Flagship Communities Real Estate Investment Trust (MHC-U) Q1 2026 earnings summary
Event summary combining transcript, slides, and related documents.
Q1 2026 earnings summary
9 May, 2026Executive summary
Rental revenue rose 20.6% year-over-year to $29.9 million, with NOI up 17.4% to $19.3 million, driven by organic initiatives, acquisitions, and lot rent increases.
Net income more than doubled to $22.1 million, reflecting higher fair value adjustments.
Adjusted FFO increased 12.0% to $9.6 million, while AFFO per unit rose 13.6% to $0.342; AFFO payout ratio improved to 47.3%.

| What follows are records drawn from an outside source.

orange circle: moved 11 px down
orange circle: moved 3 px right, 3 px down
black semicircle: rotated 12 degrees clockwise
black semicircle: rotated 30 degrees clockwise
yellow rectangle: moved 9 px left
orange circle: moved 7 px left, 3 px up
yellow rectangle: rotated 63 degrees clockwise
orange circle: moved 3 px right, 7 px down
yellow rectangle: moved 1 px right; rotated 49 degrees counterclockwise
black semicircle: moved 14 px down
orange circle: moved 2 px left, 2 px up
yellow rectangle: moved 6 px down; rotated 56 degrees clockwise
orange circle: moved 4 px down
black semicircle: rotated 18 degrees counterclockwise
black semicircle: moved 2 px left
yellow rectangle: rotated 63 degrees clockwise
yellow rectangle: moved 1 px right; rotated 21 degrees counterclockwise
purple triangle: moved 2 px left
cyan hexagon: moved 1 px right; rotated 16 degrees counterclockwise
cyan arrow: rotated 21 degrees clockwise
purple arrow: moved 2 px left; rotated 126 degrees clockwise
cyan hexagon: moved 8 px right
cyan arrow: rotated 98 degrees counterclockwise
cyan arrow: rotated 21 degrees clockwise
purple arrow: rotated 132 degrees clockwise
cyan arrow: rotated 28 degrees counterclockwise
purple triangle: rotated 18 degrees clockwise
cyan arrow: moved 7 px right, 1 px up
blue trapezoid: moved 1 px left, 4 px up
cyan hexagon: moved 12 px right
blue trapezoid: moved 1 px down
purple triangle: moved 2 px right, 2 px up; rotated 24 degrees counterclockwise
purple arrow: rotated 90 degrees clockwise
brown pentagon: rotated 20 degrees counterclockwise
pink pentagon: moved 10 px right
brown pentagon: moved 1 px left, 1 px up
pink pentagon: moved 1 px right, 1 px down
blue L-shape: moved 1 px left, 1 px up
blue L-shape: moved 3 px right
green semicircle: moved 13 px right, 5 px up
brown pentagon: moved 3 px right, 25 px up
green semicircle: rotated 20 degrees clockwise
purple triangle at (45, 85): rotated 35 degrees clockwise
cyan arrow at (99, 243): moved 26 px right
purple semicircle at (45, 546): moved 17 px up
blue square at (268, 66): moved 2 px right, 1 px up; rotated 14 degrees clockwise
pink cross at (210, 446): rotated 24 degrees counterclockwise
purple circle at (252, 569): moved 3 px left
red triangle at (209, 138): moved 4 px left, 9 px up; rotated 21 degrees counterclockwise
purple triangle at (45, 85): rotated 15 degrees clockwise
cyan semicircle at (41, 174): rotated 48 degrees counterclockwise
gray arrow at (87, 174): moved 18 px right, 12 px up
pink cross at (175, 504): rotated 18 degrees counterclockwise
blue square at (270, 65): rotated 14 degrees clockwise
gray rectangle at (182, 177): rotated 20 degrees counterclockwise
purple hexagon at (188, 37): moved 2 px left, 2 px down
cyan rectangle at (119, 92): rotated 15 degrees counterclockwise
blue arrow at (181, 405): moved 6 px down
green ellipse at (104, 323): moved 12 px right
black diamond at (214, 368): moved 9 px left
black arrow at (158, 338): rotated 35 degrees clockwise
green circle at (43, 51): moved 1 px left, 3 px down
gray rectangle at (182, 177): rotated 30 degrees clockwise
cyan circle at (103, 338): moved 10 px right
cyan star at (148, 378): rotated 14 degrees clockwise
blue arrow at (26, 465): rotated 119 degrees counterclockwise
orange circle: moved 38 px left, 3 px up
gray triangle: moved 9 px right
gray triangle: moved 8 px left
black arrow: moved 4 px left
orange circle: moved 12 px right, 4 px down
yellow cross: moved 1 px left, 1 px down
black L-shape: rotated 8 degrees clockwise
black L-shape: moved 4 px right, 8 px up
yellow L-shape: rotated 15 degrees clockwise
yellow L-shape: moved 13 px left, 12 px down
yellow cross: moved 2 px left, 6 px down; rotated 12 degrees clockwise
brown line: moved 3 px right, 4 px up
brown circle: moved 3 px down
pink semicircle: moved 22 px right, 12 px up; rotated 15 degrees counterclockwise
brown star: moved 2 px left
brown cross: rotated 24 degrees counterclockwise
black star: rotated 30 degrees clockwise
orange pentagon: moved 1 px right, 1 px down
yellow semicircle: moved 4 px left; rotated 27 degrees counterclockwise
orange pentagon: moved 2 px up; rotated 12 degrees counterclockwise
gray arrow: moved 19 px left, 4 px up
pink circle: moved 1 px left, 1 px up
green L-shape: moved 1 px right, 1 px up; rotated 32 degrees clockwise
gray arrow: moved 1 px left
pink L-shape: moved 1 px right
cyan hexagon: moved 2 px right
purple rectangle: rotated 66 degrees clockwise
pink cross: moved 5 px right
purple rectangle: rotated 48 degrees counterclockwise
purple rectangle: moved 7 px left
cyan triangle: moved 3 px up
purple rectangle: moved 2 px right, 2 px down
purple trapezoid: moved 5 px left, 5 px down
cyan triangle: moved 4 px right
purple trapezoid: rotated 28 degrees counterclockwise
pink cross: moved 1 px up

Acquired a 96-lot community in Cleves, Ohio, expanding presence in a core market with future expansion potential and infrastructure upgrades.
Recognized as 2026 Manufactured Home Community Operator of the Year for the second consecutive year and received multiple national awards.
Financial highlights
Same-community revenue increased 8.6% year-over-year to $26.9 million; same-community NOI rose 5.3% to $17.3 million.
NOI margin was 64.5%, down from 66.2% last year; same-community NOI margin declined to 64.2%.
FFO per unit increased 15.0% to $0.382; AFFO per unit rose 13.6% to $0.342.
Rent collections reached 99.8%, up 0.1% from the prior year.
NAV per unit increased to $32.39 from $31.93; debt to gross book value improved to 39.0%.
Outlook and guidance
Expects continued occupancy growth and same-community NOI growth in higher single digits for Q2–Q4, with full-year growth in mid-single digits.
Maintains a positive outlook for the MHC industry, citing high barriers to entry, rising unaffordability, and strong demand.
Expense growth in Q1 was elevated due to winter storms; normalized expense growth expected for the remainder of the year.
Management highlights forward-looking statements regarding growth, operations, and expansion, cautioning about risks and uncertainties.